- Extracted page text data
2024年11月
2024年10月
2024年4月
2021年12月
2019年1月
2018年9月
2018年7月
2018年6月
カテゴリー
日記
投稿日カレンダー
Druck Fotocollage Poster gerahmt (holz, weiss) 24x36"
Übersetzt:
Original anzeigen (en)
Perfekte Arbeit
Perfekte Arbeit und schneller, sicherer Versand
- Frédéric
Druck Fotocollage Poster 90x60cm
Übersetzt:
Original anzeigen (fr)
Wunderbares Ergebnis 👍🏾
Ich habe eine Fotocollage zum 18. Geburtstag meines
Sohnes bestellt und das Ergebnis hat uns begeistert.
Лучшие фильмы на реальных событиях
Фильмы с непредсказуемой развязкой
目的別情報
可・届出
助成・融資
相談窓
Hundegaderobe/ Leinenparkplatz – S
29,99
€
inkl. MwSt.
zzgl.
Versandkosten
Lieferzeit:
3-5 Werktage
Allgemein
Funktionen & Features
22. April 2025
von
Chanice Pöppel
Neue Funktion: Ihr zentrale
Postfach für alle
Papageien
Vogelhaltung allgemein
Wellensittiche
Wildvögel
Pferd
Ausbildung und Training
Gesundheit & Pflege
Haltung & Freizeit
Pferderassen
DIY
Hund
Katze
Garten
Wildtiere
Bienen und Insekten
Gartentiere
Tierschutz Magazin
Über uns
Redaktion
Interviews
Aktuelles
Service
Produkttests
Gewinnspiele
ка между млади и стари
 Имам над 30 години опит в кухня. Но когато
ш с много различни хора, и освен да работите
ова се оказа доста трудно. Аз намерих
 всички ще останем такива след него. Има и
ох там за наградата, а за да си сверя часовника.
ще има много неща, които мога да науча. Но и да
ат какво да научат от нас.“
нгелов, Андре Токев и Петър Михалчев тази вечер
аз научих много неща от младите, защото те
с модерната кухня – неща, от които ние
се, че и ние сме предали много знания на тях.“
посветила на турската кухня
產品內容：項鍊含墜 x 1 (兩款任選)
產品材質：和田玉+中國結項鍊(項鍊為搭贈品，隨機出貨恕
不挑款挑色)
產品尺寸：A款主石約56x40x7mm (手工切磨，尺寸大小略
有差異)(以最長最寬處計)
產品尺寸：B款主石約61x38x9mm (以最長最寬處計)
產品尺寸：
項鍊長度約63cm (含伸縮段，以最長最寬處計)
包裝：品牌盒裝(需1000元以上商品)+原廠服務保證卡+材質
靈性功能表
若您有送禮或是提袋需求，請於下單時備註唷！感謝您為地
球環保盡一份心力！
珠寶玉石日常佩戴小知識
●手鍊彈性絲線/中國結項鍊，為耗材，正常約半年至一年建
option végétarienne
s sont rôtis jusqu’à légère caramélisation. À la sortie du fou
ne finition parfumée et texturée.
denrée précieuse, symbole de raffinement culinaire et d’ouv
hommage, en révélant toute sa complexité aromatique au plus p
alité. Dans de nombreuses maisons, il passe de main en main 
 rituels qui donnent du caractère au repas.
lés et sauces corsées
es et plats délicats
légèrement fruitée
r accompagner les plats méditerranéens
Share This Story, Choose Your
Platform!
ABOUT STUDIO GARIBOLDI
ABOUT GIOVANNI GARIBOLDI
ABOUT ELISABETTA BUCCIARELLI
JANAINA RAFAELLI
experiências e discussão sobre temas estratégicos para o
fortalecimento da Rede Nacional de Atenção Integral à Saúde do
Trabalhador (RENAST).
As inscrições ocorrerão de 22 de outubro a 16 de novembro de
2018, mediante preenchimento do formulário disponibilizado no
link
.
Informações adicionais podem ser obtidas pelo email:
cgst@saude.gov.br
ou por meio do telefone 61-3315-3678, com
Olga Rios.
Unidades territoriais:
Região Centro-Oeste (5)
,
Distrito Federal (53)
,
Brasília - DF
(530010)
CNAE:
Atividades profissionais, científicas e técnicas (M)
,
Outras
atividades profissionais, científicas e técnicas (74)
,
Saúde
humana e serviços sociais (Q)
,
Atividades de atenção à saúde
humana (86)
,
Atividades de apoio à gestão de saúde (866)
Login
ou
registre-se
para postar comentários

- Exercise objective
Lines from the top of the entries above to the line that contains "Sohnes bestellt und" should be set down exactly, please, with both ends kept and nothing added.

- Problem solution
2024年11月
2024年10月
2024年4月
2021年12月
2019年1月
2018年9月
2018年7月
2018年6月
カテゴリー
日記
投稿日カレンダー
Druck Fotocollage Poster gerahmt (holz, weiss) 24x36"
Übersetzt:
Original anzeigen (en)
Perfekte Arbeit
Perfekte Arbeit und schneller, sicherer Versand
- Frédéric
Druck Fotocollage Poster 90x60cm
Übersetzt:
Original anzeigen (fr)
Wunderbares Ergebnis 👍🏾
Ich habe eine Fotocollage zum 18. Geburtstag meines
Sohnes bestellt und das Ergebnis hat uns begeistert.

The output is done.